House Speaker Christopher G. Donovan, D-Meriden, intends to announce tonight that he will continue as a candidate for Congress in the wake of an FBI sting that led to the arrest of his campaign fundraiser and the firing of his campaign manager last week.
Donovan says he “will be available to make a statement” outside his campaign headquarters in Meriden, his first significant public comments since his campaign was upended Thursday by the news of the arrest of Robert Braddock Jr. on charges of concealing the source of campaign donations.
His new campaign manager, Tom Swan, declined to say if Donovan would take questions tonight, but he answered one key question: Asked if Donovan would announce the suspension or end of his campaign, Swan replied, “No.”
Swan held a press conference Friday to say Donovan has done nothing wrong, but he would temporarily relinquinish key duties as the leader of the state House during its special session June 12. The campaign also hired former U.S. Attorney Stanley Twardy to conduct an internal investigation.

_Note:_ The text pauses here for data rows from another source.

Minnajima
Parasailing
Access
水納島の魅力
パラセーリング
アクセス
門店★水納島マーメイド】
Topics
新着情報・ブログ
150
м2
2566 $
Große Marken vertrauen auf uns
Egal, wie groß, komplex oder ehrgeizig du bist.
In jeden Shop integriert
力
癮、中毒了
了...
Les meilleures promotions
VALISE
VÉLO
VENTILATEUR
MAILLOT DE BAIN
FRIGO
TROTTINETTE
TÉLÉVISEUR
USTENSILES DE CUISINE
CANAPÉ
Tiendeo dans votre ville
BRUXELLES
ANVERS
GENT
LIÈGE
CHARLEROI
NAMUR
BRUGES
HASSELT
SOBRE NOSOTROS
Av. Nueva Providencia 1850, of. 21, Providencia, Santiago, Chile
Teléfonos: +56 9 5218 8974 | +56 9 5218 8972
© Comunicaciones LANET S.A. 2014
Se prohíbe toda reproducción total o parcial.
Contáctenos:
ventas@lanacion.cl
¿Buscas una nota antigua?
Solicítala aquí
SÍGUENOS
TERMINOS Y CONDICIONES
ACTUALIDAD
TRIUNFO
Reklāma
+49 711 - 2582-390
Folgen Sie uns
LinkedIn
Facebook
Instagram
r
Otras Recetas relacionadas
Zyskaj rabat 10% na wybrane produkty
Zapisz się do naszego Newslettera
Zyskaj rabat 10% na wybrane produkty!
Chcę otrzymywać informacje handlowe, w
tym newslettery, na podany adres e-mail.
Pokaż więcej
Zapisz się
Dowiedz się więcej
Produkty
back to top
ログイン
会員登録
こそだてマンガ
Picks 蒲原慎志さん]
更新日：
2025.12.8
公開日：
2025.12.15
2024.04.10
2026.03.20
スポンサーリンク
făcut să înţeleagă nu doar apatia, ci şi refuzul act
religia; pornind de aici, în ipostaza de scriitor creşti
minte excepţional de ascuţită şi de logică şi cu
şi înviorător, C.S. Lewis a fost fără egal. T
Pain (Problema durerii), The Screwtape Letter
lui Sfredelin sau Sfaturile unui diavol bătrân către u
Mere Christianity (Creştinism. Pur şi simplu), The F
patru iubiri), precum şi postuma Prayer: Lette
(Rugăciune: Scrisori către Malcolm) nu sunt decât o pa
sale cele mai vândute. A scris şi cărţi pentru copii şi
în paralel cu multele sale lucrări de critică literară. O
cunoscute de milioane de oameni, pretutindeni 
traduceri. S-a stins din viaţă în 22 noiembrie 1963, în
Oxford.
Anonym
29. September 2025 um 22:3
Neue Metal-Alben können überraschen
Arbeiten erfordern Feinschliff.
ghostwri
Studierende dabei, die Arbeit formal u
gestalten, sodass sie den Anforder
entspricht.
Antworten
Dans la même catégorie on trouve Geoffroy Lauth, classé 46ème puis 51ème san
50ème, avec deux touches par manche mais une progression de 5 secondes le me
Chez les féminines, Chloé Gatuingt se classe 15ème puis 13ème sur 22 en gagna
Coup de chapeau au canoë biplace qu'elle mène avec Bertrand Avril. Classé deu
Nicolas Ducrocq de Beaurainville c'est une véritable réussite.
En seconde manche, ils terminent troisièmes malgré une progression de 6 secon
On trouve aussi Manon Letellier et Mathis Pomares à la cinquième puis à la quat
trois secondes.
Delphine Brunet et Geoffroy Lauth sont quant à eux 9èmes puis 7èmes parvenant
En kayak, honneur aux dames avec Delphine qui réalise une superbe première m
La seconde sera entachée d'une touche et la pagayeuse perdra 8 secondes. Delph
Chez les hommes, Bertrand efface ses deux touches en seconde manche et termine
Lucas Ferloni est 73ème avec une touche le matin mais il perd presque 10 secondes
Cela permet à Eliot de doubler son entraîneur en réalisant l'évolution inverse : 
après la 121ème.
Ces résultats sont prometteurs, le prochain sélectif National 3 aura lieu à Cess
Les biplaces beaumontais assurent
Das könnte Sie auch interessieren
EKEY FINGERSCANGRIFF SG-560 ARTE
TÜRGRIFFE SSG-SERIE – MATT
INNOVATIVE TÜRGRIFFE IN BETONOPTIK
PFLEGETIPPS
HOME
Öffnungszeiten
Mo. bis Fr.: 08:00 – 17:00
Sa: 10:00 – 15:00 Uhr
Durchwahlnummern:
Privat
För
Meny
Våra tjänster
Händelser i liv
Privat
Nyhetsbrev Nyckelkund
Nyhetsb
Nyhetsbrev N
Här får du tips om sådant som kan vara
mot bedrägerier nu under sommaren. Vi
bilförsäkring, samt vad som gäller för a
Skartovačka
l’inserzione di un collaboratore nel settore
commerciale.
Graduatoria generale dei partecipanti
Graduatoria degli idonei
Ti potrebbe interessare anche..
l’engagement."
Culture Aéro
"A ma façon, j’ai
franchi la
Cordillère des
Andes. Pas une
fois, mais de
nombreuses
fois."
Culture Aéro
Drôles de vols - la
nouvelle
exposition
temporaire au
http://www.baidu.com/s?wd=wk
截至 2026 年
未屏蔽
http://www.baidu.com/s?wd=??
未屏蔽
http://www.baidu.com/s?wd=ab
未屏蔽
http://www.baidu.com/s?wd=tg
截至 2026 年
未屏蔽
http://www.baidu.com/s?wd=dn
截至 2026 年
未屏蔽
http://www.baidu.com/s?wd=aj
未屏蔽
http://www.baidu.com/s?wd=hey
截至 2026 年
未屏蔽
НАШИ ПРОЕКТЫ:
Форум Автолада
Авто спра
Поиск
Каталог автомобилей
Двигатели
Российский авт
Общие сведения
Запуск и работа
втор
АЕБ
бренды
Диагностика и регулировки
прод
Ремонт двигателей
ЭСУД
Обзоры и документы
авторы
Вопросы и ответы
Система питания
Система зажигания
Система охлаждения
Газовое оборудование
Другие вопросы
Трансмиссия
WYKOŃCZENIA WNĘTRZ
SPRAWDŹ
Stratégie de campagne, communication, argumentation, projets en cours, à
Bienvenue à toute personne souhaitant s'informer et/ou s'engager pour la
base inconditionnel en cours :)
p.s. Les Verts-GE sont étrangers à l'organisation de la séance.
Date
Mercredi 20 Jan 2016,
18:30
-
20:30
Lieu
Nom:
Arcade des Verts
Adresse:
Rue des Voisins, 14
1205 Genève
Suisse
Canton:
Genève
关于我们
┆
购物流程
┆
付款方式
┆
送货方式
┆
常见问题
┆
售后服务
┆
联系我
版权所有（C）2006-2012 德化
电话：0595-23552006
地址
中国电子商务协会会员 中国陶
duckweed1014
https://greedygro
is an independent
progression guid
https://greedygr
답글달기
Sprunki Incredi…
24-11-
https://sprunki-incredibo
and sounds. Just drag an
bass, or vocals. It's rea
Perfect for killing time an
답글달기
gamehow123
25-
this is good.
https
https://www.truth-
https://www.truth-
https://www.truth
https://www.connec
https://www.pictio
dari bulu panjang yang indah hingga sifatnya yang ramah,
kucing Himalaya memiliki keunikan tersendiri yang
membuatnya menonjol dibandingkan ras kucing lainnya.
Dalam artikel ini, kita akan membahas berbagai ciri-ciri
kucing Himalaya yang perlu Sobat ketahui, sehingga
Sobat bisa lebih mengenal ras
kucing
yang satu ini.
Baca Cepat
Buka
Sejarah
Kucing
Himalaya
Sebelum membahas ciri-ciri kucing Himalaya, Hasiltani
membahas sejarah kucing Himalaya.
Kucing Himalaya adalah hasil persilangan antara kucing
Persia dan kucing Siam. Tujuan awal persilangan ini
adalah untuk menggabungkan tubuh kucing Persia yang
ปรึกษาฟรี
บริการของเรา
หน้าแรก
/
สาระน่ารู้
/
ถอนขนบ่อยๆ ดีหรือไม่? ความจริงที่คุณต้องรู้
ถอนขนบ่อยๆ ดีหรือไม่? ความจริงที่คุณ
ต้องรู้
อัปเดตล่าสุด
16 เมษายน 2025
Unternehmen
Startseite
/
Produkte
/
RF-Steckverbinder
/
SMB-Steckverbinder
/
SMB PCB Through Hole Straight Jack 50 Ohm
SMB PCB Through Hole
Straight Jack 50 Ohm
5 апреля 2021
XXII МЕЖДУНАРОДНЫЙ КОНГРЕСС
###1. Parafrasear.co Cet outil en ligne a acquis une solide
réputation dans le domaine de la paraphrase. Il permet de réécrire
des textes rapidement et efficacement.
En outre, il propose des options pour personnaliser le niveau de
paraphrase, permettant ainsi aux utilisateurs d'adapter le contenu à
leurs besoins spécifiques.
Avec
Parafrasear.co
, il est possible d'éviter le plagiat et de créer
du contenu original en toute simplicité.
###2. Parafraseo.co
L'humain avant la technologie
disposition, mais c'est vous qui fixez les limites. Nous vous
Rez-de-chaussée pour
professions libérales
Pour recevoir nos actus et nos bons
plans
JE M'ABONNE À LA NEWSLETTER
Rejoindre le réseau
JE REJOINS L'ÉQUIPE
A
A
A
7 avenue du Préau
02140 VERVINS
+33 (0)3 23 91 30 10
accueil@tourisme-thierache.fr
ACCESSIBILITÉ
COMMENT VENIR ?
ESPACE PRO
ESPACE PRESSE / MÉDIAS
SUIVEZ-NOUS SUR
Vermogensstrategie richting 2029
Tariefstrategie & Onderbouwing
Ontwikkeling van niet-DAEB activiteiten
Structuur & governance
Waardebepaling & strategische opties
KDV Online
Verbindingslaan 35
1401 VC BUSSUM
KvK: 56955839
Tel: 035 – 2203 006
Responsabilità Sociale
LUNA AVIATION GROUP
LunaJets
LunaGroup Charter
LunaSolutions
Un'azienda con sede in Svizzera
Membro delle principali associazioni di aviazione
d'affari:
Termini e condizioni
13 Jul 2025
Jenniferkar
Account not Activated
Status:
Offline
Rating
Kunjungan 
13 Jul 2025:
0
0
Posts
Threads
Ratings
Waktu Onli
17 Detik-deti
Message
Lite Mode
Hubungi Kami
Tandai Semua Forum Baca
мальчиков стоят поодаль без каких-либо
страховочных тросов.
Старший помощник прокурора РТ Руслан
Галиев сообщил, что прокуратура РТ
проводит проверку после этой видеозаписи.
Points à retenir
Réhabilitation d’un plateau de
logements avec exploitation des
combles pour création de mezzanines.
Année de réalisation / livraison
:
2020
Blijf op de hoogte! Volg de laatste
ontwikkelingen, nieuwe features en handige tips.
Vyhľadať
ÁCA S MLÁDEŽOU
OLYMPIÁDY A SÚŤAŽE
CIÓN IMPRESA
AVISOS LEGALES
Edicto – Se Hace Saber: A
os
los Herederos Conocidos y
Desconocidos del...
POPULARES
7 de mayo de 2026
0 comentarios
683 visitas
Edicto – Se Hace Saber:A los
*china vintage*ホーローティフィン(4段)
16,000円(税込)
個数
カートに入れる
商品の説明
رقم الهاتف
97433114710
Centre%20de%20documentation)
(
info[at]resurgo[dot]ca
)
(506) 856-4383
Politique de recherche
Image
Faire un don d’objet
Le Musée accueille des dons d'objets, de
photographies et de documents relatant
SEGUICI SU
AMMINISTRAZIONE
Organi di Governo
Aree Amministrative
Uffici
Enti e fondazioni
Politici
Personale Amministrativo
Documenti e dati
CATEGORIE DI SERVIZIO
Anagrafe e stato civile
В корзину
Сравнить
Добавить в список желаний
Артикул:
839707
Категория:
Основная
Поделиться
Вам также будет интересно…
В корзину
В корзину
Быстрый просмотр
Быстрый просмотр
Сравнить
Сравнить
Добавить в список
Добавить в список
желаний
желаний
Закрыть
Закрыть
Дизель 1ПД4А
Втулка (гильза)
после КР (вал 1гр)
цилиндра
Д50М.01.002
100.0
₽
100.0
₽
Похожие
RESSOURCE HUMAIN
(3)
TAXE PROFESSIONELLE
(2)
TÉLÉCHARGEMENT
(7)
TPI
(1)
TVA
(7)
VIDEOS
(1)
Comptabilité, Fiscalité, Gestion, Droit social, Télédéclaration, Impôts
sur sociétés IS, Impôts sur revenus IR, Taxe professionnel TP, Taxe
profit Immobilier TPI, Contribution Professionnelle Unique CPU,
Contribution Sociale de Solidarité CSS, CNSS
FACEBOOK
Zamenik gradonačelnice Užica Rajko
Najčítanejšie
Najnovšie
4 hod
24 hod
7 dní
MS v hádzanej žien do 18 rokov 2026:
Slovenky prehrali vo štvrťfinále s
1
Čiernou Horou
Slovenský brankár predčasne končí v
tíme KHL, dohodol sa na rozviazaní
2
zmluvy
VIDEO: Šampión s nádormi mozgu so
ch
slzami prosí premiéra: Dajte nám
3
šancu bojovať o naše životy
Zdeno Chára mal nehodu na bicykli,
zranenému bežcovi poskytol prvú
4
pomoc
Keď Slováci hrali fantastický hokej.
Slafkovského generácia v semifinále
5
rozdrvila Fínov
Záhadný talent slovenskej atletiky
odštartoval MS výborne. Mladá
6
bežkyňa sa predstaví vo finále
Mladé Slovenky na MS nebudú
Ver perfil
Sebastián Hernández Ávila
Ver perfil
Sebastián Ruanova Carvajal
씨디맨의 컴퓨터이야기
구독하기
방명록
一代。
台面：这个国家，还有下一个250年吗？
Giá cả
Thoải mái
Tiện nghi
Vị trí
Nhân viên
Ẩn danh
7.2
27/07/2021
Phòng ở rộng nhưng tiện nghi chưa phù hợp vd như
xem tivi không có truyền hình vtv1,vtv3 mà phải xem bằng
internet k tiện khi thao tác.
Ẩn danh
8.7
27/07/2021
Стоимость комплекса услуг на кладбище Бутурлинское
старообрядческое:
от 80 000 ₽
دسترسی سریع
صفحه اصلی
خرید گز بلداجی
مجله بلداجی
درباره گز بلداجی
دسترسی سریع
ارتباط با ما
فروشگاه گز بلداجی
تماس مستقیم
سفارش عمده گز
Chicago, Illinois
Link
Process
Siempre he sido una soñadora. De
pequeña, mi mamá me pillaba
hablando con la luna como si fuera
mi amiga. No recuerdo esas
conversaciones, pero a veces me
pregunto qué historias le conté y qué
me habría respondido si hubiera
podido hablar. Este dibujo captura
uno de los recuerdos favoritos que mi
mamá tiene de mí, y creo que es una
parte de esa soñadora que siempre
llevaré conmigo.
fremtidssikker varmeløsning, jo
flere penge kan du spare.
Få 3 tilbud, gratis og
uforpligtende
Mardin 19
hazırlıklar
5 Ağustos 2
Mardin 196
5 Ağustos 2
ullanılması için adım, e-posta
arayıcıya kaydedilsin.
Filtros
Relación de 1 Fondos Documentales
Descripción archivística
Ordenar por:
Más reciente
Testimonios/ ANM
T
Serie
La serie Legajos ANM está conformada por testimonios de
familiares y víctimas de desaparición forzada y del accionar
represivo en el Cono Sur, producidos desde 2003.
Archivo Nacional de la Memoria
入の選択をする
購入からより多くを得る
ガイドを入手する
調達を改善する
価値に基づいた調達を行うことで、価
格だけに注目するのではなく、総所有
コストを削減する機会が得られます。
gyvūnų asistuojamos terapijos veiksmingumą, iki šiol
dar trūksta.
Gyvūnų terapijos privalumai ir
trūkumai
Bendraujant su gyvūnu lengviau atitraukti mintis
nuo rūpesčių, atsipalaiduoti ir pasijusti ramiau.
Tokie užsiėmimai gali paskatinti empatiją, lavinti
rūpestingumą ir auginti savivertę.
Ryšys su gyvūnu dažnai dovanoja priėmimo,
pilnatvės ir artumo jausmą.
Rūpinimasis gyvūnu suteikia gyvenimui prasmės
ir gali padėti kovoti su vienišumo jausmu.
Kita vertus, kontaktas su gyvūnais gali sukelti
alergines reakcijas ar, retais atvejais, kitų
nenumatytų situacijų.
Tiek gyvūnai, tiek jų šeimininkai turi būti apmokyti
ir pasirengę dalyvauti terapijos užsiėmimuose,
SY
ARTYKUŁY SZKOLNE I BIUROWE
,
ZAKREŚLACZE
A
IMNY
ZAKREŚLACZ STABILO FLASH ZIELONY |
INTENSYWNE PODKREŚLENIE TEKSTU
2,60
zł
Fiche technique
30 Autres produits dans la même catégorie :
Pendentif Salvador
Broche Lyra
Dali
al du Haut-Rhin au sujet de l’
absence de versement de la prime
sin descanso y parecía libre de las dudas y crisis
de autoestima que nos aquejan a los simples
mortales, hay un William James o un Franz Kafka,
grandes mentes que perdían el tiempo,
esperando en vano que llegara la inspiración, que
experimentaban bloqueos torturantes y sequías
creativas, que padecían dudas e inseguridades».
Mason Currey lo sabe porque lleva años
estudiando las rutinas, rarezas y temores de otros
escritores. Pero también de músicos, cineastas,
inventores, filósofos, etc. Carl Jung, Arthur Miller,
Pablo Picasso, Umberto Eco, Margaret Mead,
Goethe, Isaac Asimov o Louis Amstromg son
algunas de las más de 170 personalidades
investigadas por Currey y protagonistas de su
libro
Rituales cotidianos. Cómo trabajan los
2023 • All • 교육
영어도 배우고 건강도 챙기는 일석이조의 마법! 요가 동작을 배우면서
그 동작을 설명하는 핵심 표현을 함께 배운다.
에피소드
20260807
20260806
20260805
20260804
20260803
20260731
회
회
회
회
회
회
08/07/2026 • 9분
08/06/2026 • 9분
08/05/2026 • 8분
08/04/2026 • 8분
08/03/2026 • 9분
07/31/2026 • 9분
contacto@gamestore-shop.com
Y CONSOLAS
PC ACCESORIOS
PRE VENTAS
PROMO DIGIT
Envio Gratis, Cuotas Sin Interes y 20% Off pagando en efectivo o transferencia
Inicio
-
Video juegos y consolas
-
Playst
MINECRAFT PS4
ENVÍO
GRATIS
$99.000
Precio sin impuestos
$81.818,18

Other than briefly speaking to a handful of reporters Thursday night at an awards event, Donovan has made no extensive comments about the arrest of Braddock and the firing of two others: Josh Nassi, who was campaign manager; and Sara Waterfall, who was Braddock’s deputy.
Braddock is accused of conspiring to hide the source of $20,000 in contributions from a man who claimed to be an investor interested in killing legislation that would have imposed taxes and fees on the roll-your-own cigarette business in Connecticut.
According to his arrest affidavit, the investor actually was an undercover FBI agent.
The U.S. attorney’s office has not explained what led federal authorities to offer illegal contributions to Donovan’s campaign for the open seat in the 5th Congressional District, nor have they commented on whether a similar attempt was made with donations to state House Republican political action committees.
House Minority Leader Lawrence F. Cafero Jr., R-Norwalk, said he had returned five $1,000 checks that he suspects were made with FBI sting money. He told The Mirror in a story published Friday night that the FBI told him that some of the sting money may have been contributed to the PACs.
Political sources point to one common denominator in the contributions to Donovan and the state House GOP: A politically active correction officer, Ray Soucy, who resigned from two union posts and was removed from one other after The Courant and The Mirror published stories about his role.